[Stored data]
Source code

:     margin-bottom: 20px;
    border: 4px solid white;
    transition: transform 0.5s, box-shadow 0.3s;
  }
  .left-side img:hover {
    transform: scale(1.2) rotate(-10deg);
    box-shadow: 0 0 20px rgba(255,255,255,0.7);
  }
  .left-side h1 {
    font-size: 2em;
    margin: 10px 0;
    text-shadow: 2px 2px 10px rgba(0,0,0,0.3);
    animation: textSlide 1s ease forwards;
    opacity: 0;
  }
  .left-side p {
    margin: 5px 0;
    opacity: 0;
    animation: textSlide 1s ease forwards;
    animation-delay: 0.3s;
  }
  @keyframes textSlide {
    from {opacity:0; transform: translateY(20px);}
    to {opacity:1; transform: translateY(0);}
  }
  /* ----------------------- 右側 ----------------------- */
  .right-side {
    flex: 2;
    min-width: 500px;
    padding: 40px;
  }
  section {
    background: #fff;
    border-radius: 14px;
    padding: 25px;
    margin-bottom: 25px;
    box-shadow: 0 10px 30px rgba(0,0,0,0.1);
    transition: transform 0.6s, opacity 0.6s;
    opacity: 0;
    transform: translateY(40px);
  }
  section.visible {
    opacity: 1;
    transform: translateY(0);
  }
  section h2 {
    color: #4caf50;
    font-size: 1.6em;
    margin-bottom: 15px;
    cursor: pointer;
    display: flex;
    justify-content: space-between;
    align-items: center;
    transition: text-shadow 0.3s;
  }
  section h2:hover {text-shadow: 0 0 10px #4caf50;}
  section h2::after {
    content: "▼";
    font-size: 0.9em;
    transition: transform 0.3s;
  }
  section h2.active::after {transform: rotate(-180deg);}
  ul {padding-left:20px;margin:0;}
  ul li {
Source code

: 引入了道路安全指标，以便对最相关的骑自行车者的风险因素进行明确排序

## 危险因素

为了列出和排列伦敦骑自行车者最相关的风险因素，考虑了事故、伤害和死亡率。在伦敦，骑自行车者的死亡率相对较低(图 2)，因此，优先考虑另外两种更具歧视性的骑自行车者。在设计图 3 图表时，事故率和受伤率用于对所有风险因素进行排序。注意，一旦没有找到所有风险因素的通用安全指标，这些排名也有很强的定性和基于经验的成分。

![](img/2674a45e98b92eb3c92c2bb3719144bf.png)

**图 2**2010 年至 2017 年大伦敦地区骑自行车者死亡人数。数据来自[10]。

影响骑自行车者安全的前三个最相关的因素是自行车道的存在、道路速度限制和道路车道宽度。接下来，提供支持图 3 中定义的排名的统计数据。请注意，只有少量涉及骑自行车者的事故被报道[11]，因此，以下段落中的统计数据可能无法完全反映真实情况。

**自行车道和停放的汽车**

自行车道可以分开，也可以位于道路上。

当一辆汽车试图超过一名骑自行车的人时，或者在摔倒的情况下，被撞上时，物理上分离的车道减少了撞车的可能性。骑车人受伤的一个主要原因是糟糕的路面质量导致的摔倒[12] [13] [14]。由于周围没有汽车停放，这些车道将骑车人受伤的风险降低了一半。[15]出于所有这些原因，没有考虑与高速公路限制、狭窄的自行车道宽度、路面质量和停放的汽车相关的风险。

> **Exercise brief**
Please locate each line in the entries above that contains the string "border" and copy it out. Case counts.

> **Answer for this exercise**
    border: 4px solid white;
    border-radius: 14px;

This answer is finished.